Trabajos

Por: Juan Almagro Lominchar, PhD
Universidad de Almería (España)

Hace unos días, compartiendo unos vinos con gente a la que llevaba tiempo sin ver, surgió una conversación referida al mundo laboral. Comentábamos la capacidad que tenemos los seres humanos para convencernos de que si nos sentimos realizados en nuestro espacio de trabajo seremos más felices. Una mentira bien urdida, que ha permeado profundamente el ámbito social en el que nos encontramos.

Trabajar. Recuerdo, cuando era un adolescente imberbe, un anuncio que publicitaba una conocida compañía de seguros. Decía algo así como: “La vida es nacer, crecer, estudiar, trabajar…”. Después, se simulaba que aquel trayecto era como un puente que nos conducía hasta una jubilación hedonista, representada tras un ventanal enorme con vistas al mar. Aquella reflexión estaba acompañada de una melodía melancólica, lo cual producía cierta sensación de calma, y a la vez de reto. Hoy me parece de una psicopatía mórbida.
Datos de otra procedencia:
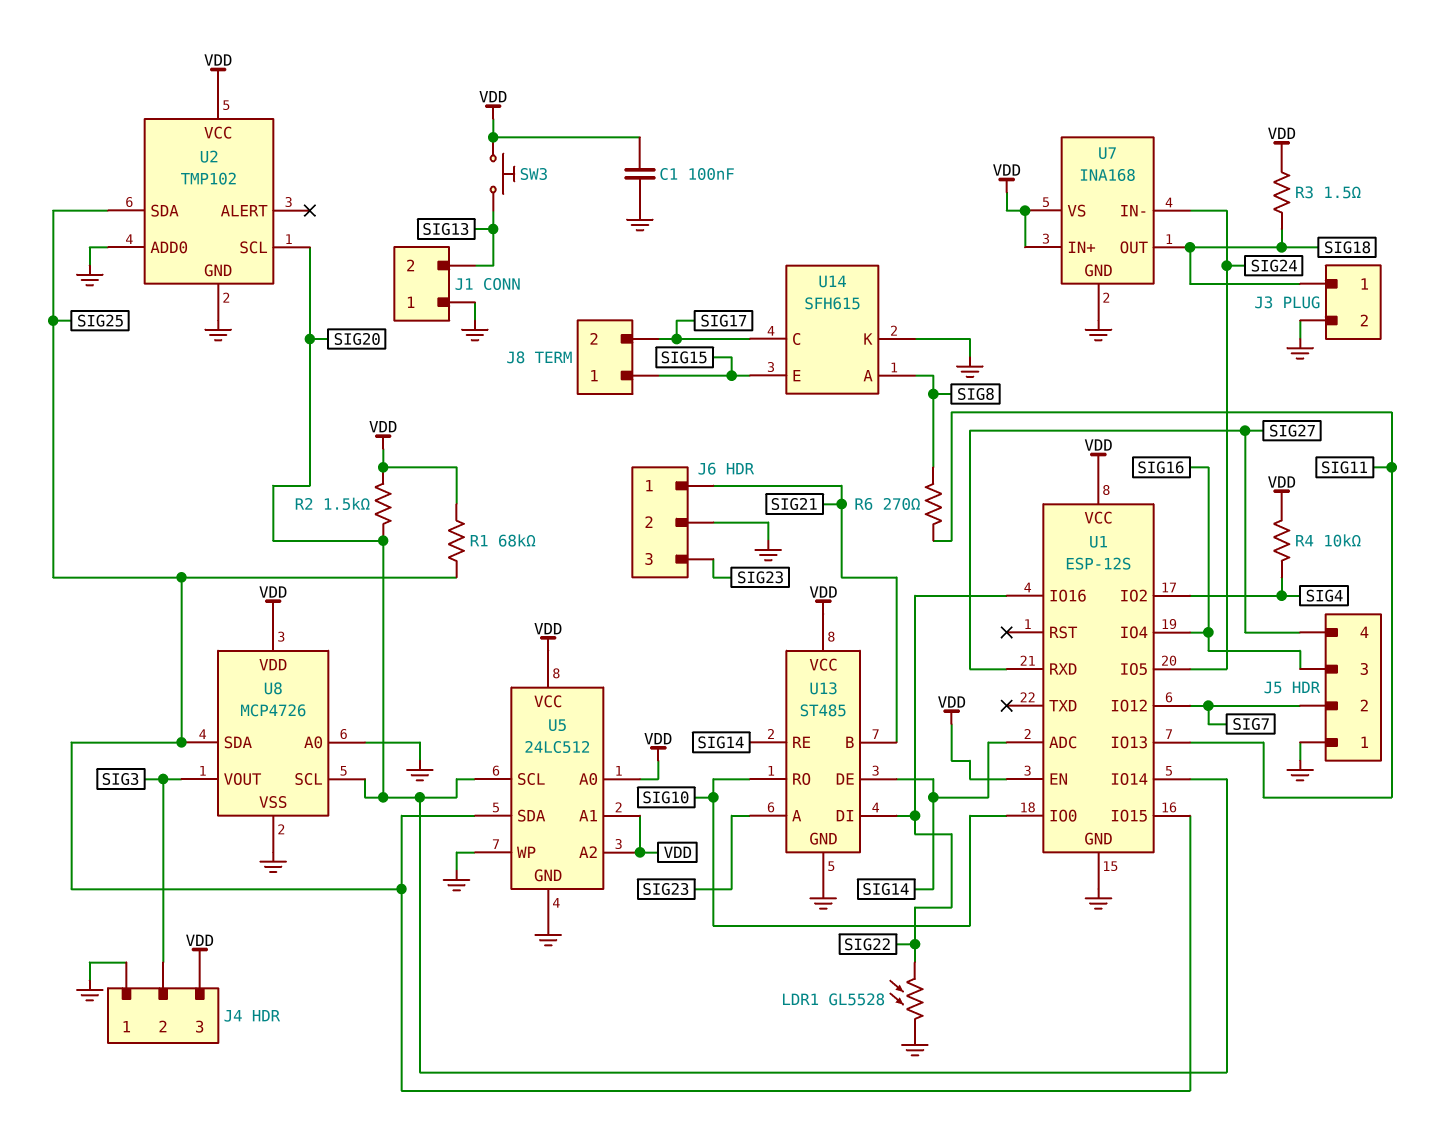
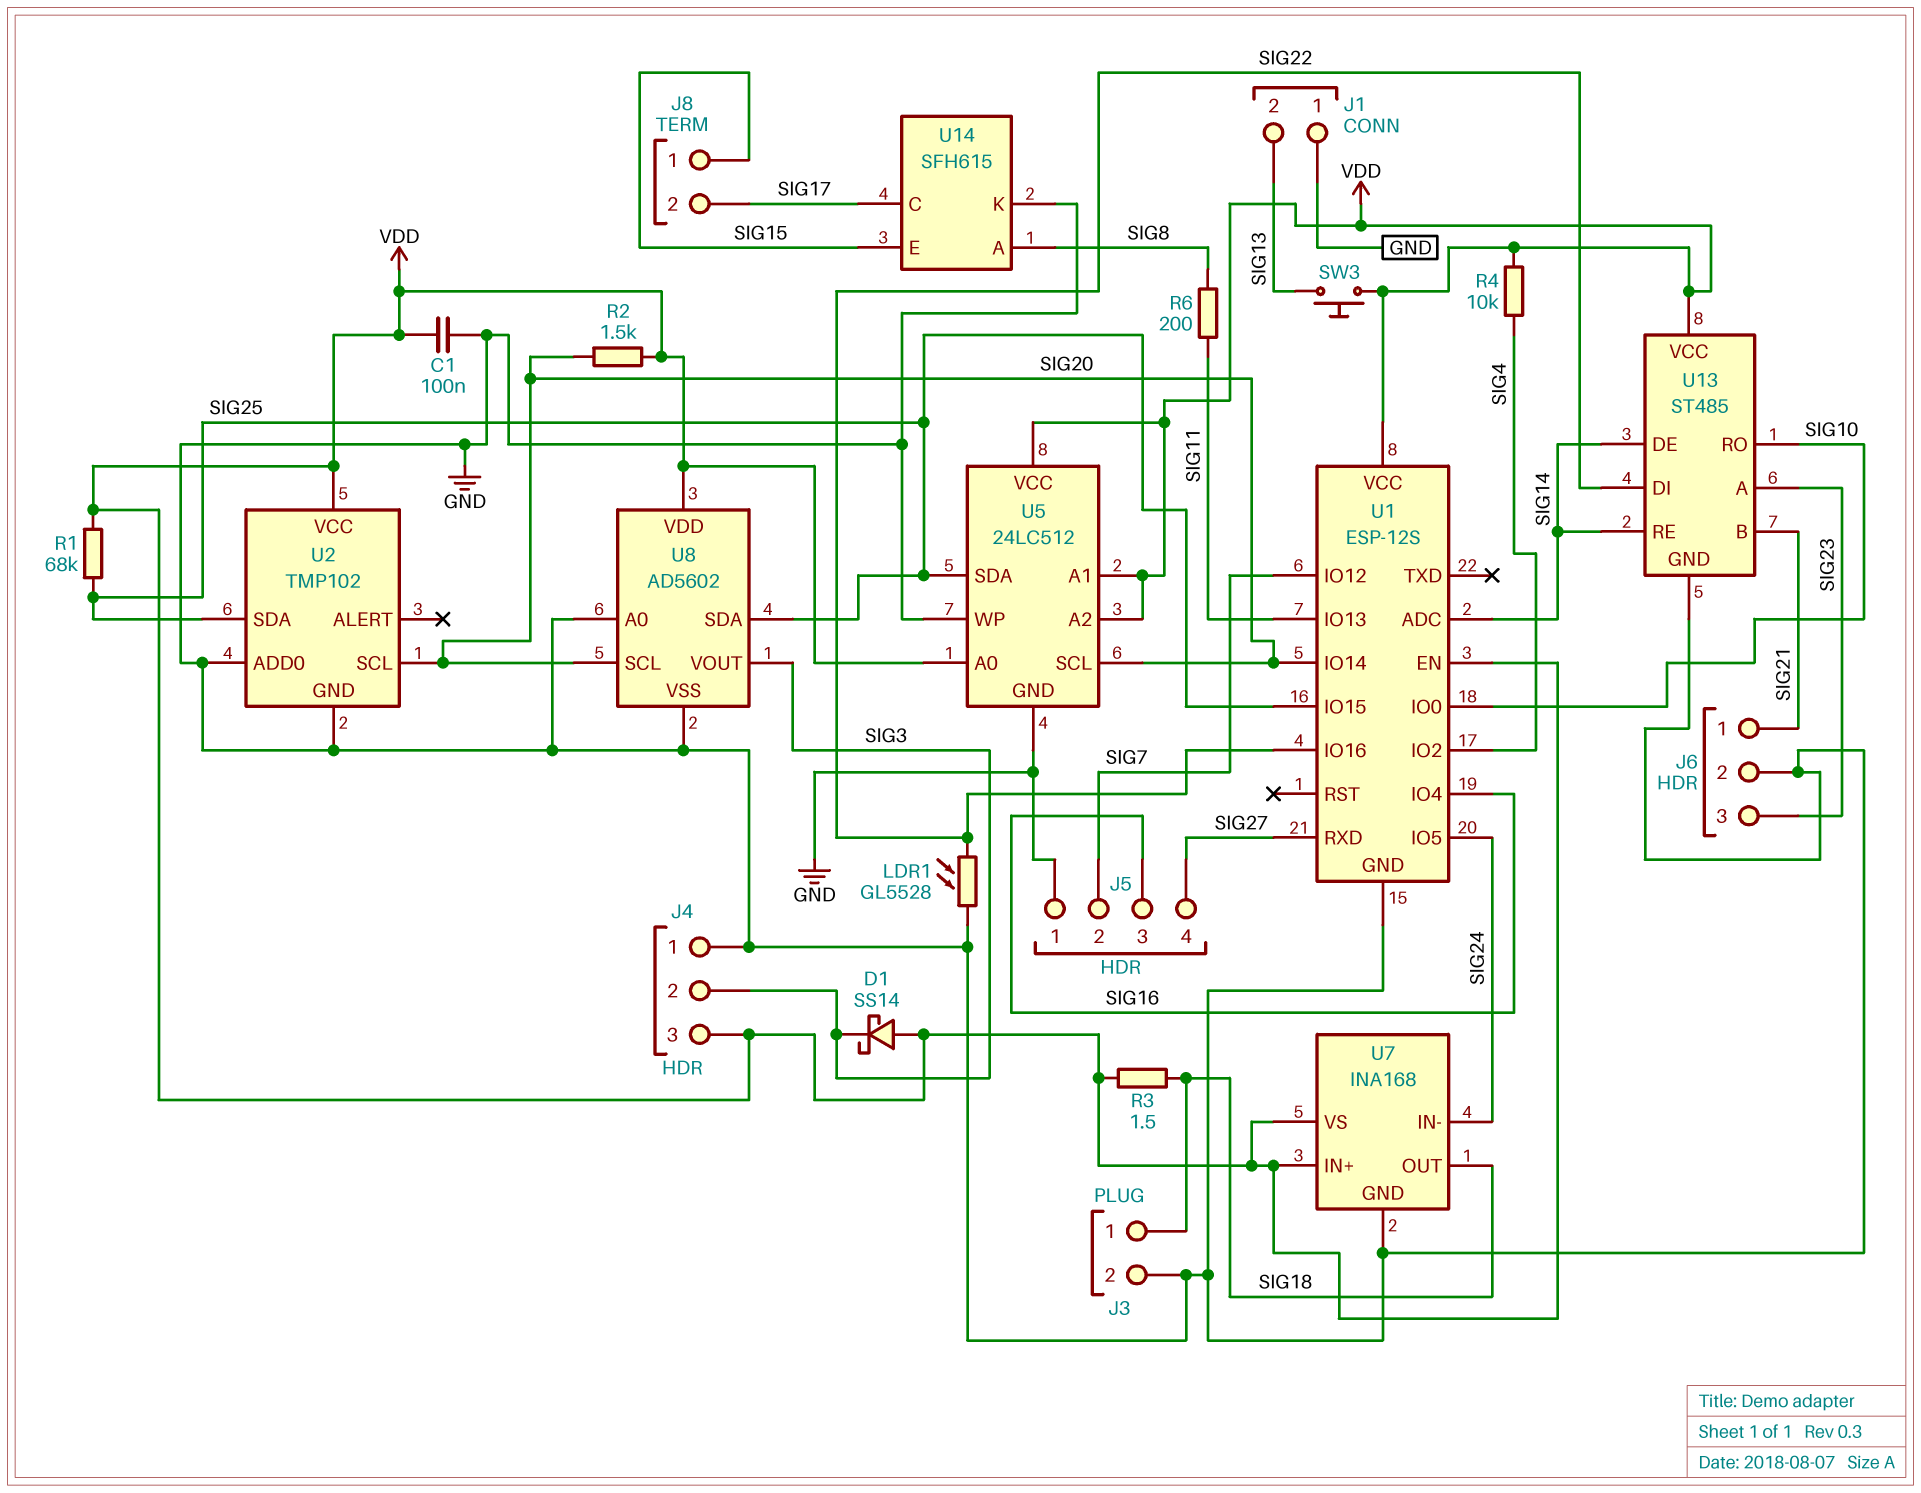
D1: none -> schottky SS14 (A VDD, K SIG3)
R6: 270 (SIG8, SIG11) -> 200 (SIG8, SIG11)
U8: MCP4726 -> AD5602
Si se lee con otras gafas, lo que aquellos publicistas venían a decir es que para alcanzar la tranquilidad en la senectud debemos de cruzar un terreno escarpado y lleno de obstáculos, del cual no podemos desviarnos ni mucho menos distraernos con cuestiones referidas a decidir cómo y en qué emplear nuestro tiempo, dedicándolo por ejemplo, si nos da la gana, a mirar las musarañas durante horas, a ser improductivas e improductivos, pues la vida es lineal, así que no se te ocurra mear fuera del tiesto o correarás el riesgo de quedar fuera del juego; o lo que es peor: que te etiqueten como un vago, rojo y comunista.

Afortunadamente, hay precedentes que sostienen que quedar al margen de ese círculo vicioso, y ser definido como tal, no resulta tan diabólico. En cierto texto relevante, pero con poca repercusión (La ideología alemana), Marx y Engels afirmaban y reconocían la posibilidad de que las personas se dedicasen a hacer una cosa hoy y otra diferente mañana: dedicarse a cazar o pescar por la mañana, a criticar por las tardes y a apacentar el ganado por las noches, todo ello sin la necesidad de que siempre sea igual ni de que quien hace esto sea exclusivamente definida como alguien que caza, pesca, critica o pastorea, según cada caso. En su ensayo Capitalismo canalla, César Rendueles, lejos de interpretar esta reflexión como un desvarío de dos románticos aquejados de desorbitada ingenuidad, hace un análisis lucidísimo al respecto, incidiendo en un planteamiento del trabajo como una realización de tareas necesarias para subsistir, que con el devenir de los siglos el sistema capitalista deformó y transformó en un monstruo que ahora nos devora, como Saturno lo hizo con sus hijos.

Pero no sólo se ha deformado el concepto trabajo desde un punto de vista sociológico. Antropológicamente, las sociedades o tribus cazadoras-recolectoras anteriores a la revolución neolítica dedicaban apenas dos o tres horas al día al trabajo productivo, estableciendo, además, ciclos en los que trabajaban uno o dos días, seguidos de uno o dos días de descanso. A día de hoy, en la mayoría de los trabajos asalariados, esta idea resulta impensable. No es nada extraño desayunar cada poco tiempo con nuevos estudios que reflejan que no sólo trabajamos más, sino que además lo hacemos en peores condiciones. La precarización laboral a la que se enfrentan muchas personas no puede ser considerada como un criterio que potencie el crecimiento y enriquecimiento –laboral y personal- de cualquier ser humano. Cuando firmamos un contrato laboral, deberían advertirnos de la coerción y la servidumbre a la que nos veremos sometidas y sometidos por un tiempo definido o indefinido. En realidad, la visión etimológica que ofrece la propia palabra –trabajo- nos remonta hasta la antigua Roma, cuando los esclavos eran atados, vejados y torturados en una especie de aspa formada con tres estacas. El latín popular se refería a este yugo como tripalium; el término del cual proviene el concepto trabajo.

Al menos en este sentido, es evidente que existe cierta disociación entre lo laboral y la realización personal. Claro que es viable que seamos felices haciendo algo que nos gusta y que nos mantiene activas y activos, mental y profesionalmente; sin embargo, el espacio y/o la esfera que envuelven esas acciones deben estar en constante proceso de revisión. Porque, sí, es posible que algún día alcancemos y crucemos ese puente hacia nuestra jubilación, pero, ¿a qué precio?